Was the congregation assailed by any such scruples? The crowd was ecstatic, roaring, threatening to take the roof of the cathedral. Some serious-looking foreigners, Swiss, perhaps, were peering forward with puzzled looks, much as I had done. One of them might have been a correspondent for Nature magazine examining an experiment in physical chemistry.

The 'miracle' of Saint Januarius had been not so much a display of power, of the prodigious, as a jubilee of rebirth, resurrection, reawakening. It was as if Naples had scored the winning goal against Juventus. Except that it was the city itself, along with its ancient, its local pieties, that had somehow scored, risen above its perennial miseries, its disadvantages, its demoralisation. Christian and pre-Christian sacramentals and emblems, all seemed to blossom and ignite in the culmination of this extraordinary ritual. Seen in this light, it mattered not a jot whether the phenomenon was authentic, or, along with the local liquefaction of the Virgin's milk, and the two liquefying heads of John the Baptist, not quite all that it seemed.
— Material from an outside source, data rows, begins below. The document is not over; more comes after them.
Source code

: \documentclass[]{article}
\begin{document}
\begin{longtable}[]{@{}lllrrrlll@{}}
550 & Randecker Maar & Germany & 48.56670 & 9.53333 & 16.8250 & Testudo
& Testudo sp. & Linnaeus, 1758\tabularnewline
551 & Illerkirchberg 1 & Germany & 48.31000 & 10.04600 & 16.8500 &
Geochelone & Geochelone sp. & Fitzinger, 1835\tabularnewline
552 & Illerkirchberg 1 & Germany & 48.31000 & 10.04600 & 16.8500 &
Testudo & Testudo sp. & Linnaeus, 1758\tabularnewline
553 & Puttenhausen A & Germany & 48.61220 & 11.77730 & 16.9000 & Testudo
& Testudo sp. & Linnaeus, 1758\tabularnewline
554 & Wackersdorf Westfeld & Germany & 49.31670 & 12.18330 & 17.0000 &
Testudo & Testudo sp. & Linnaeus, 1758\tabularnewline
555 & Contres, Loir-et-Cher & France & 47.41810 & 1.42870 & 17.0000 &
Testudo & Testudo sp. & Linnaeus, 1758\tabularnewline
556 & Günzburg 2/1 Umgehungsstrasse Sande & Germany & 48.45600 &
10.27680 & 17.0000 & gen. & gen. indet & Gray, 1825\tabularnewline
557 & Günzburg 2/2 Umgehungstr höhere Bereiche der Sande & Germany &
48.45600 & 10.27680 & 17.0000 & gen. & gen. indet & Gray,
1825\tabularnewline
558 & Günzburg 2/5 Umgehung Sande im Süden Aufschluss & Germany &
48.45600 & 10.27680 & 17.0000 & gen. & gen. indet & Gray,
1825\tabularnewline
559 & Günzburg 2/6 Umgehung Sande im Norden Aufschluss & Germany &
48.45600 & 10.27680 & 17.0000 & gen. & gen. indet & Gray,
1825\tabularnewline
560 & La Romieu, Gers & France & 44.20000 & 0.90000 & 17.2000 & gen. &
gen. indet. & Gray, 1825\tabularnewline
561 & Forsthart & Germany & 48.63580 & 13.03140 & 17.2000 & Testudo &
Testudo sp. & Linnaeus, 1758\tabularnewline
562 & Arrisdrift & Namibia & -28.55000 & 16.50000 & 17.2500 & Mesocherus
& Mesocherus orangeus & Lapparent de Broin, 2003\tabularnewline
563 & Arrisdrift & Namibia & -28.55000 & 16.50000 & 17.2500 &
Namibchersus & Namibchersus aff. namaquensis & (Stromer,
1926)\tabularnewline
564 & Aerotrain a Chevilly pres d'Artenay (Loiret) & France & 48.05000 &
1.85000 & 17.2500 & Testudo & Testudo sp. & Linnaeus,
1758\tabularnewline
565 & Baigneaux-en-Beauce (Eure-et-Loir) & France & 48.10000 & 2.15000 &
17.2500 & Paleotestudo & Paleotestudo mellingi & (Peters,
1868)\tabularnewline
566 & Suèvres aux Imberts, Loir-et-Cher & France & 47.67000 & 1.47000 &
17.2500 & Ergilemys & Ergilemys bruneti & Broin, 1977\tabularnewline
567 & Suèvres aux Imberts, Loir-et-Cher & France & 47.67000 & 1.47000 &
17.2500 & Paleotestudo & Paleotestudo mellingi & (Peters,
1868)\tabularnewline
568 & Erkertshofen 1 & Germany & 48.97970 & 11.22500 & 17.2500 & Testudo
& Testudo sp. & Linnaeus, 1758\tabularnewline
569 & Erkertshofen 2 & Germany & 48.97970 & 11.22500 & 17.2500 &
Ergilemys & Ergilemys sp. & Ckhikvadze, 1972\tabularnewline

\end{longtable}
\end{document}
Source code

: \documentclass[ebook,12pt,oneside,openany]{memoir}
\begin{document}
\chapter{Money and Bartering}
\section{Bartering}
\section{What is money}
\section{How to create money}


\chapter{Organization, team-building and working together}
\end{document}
But already the phial had been placed back on its stand on the side of the altar. The members of the congregation were embracing and kissing, turning their backs - so soon? - on the 'miracle', and making for the wide-open doors and the daylight reality of the city streets beyond.

As for the prelates and priests, they were charging down the nave in a motley scramble, hastening towards the aroma of doughnuts and sweet black coffee that emanated from the sacristy.